Some of the next generation of daughters is responding. Anna Sofia and Elizabeth Botkin, two young women in the Quiverfull movement who authored a book encouraging daughters to follow in their mothers' footsteps, "So Much More: The Remarkable Influence of Visionary Daughters on the Kingdom of God," instruct their young peers to view motherhood to as women's "final secret weapon in the battle for progressive dominion." "Too many women forget that the hand that rocks the cradle really does rule the world," they write. "We should think ahead, not only to our children, but to our grandchildren and great-grandchildren, aspiring to be a mother of thousands of millions, and aspiring to see our children possess the gates of their enemies for the glory of God."

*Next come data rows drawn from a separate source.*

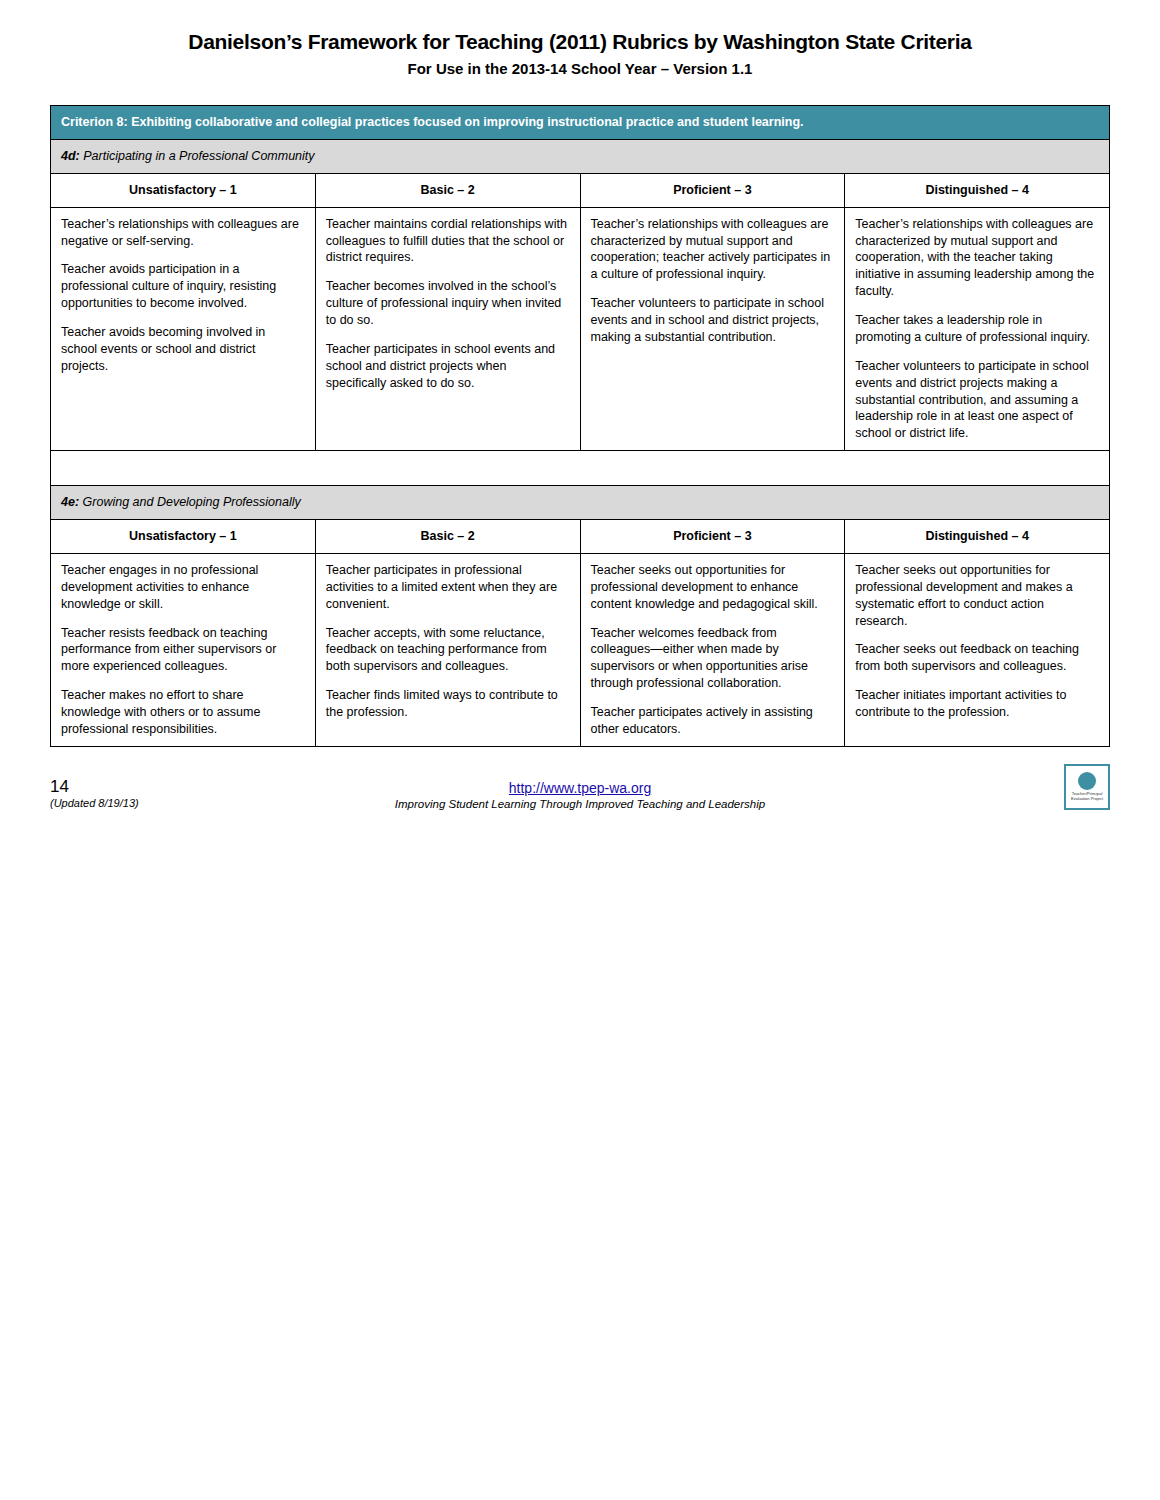Danielson’s Framework for Teaching (2011) Rubrics by Washington State Criteria
For Use in the 2013-14 School Year – Version 1.1
| Criterion 8: Exhibiting collaborative and collegial practices focused on improving instructional practice and student learning. |
| 4d: Participating in a Professional Community |
| Unsatisfactory – 1 | Basic – 2 | Proficient – 3 | Distinguished – 4 |
| Teacher’s relationships with colleagues are negative or self-serving. Teacher avoids participation in a professional culture of inquiry, resisting opportunities to become involved. Teacher avoids becoming involved in school events or school and district projects. | Teacher maintains cordial relationships with colleagues to fulfill duties that the school or district requires. Teacher becomes involved in the school’s culture of professional inquiry when invited to do so. Teacher participates in school events and school and district projects when specifically asked to do so. | Teacher’s relationships with colleagues are characterized by mutual support and cooperation; teacher actively participates in a culture of professional inquiry. Teacher volunteers to participate in school events and in school and district projects, making a substantial contribution. | Teacher’s relationships with colleagues are characterized by mutual support and cooperation, with the teacher taking initiative in assuming leadership among the faculty. Teacher takes a leadership role in promoting a culture of professional inquiry. Teacher volunteers to participate in school events and district projects making a substantial contribution, and assuming a leadership role in at least one aspect of school or district life. |
| 4e: Growing and Developing Professionally |
| Unsatisfactory – 1 | Basic – 2 | Proficient – 3 | Distinguished – 4 |
| Teacher engages in no professional development activities to enhance knowledge or skill. Teacher resists feedback on teaching performance from either supervisors or more experienced colleagues. Teacher makes no effort to share knowledge with others or to assume professional responsibilities. | Teacher participates in professional activities to a limited extent when they are convenient. Teacher accepts, with some reluctance, feedback on teaching performance from both supervisors and colleagues. Teacher finds limited ways to contribute to the profession. | Teacher seeks out opportunities for professional development to enhance content knowledge and pedagogical skill. Teacher welcomes feedback from colleagues—either when made by supervisors or when opportunities arise through professional collaboration. Teacher participates actively in assisting other educators. | Teacher seeks out opportunities for professional development and makes a systematic effort to conduct action research. Teacher seeks out feedback on teaching from both supervisors and colleagues. Teacher initiates important activities to contribute to the profession. |
14
(Updated 8/19/13)
http://www.tpep-wa.org
Improving Student Learning Through Improved Teaching and Leadership
Teacher/Principal
Evaluation Project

Dreams of demographic dominion aside, what's problematic about Quiverfull for many is the position the movement relegates women to on its way there. Cheryl Lindsey Seelhoff, a former Quiverfull writer who left the movement, says that the lifestyle is frequently one of unrelenting duty and labor that leaves women little recourse if the demands of their lives prove too much to bear. "The Quiverfull movement holds up as examples men like the Duggars ... all men of means. But for every family like this, there are ten or fifty or one hundred Quiverfull families living in what most would consider to be poverty ... Mothers are in a constant cycle, often, of pregnancy, breastfeeding, and the care of toddlers." Women are expected to feed and care for a large family on what are frequently limited resources, and the strain leads some to suffer clinical levels of exhaustion and self-neglect. The work that mothers can't manage usually falls to their eldest daughters, who learn early that their role in life is domestic, as helpmeets to their parents and later their husbands, and as mothers to many children.

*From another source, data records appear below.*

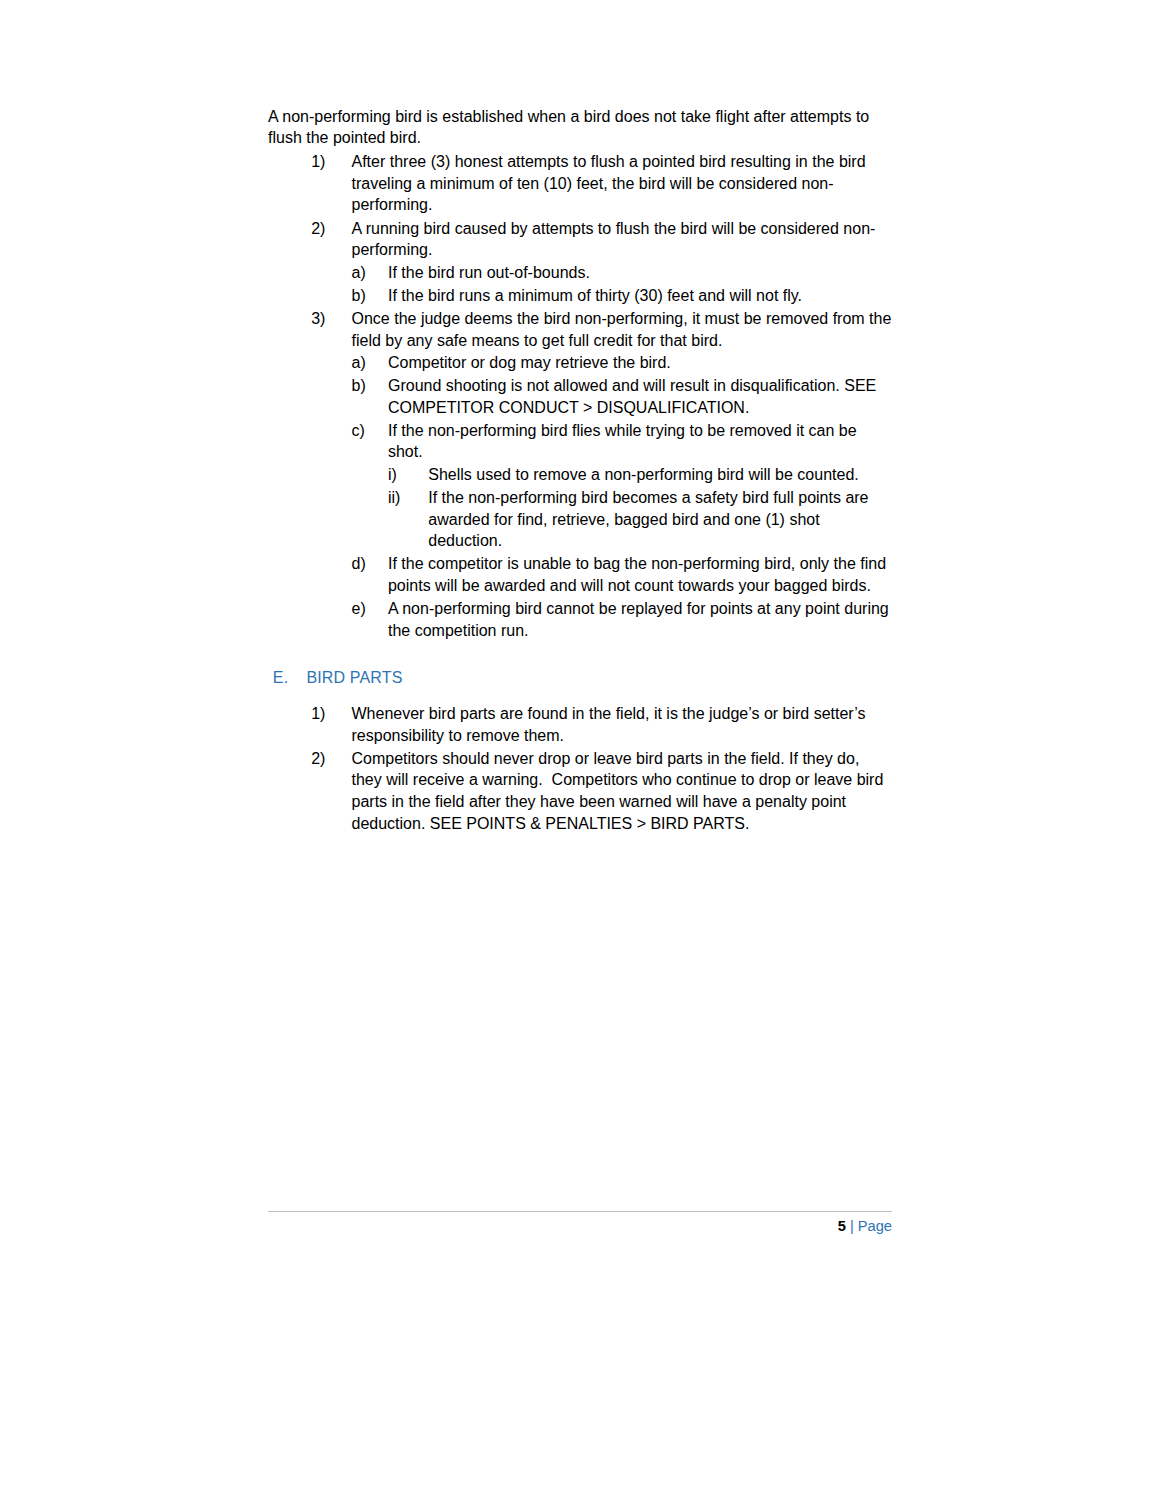A non-performing bird is established when a bird does not take flight after attempts to flush the pointed bird.
After three (3) honest attempts to flush a pointed bird resulting in the bird traveling a minimum of ten (10) feet, the bird will be considered non-performing.
A running bird caused by attempts to flush the bird will be considered non-performing.
If the bird run out-of-bounds.
If the bird runs a minimum of thirty (30) feet and will not fly.
Once the judge deems the bird non-performing, it must be removed from the field by any safe means to get full credit for that bird.
Competitor or dog may retrieve the bird.
Ground shooting is not allowed and will result in disqualification. SEE COMPETITOR CONDUCT > DISQUALIFICATION.
If the non-performing bird flies while trying to be removed it can be shot.
Shells used to remove a non-performing bird will be counted.
If the non-performing bird becomes a safety bird full points are awarded for find, retrieve, bagged bird and one (1) shot deduction.
If the competitor is unable to bag the non-performing bird, only the find points will be awarded and will not count towards your bagged birds.
A non-performing bird cannot be replayed for points at any point during the competition run.
E. BIRD PARTS
Whenever bird parts are found in the field, it is the judge’s or bird setter’s responsibility to remove them.
Competitors should never drop or leave bird parts in the field. If they do, they will receive a warning. Competitors who continue to drop or leave bird parts in the field after they have been warned will have a penalty point deduction. SEE POINTS & PENALTIES > BIRD PARTS.
5 | Page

Quiverfull and what could be called the submissive lifestyle are ultimately convictions of faith, and many women choose to follow them regardless of potential hardships. This is, of course, their choice, but fans of TV's novel large families should not overlook their comprehensive ideology that argues that family planning and feminism are cultural scourges to be eradicated, and that women's highest calling is in becoming prolific mothers and submissive wives. A glimpse of this reality is sometimes visible beneath TV's glossy treatment of Quiverfull families, but more often it's difficult to see the hard edges of ideology underlying yet another large family adventure.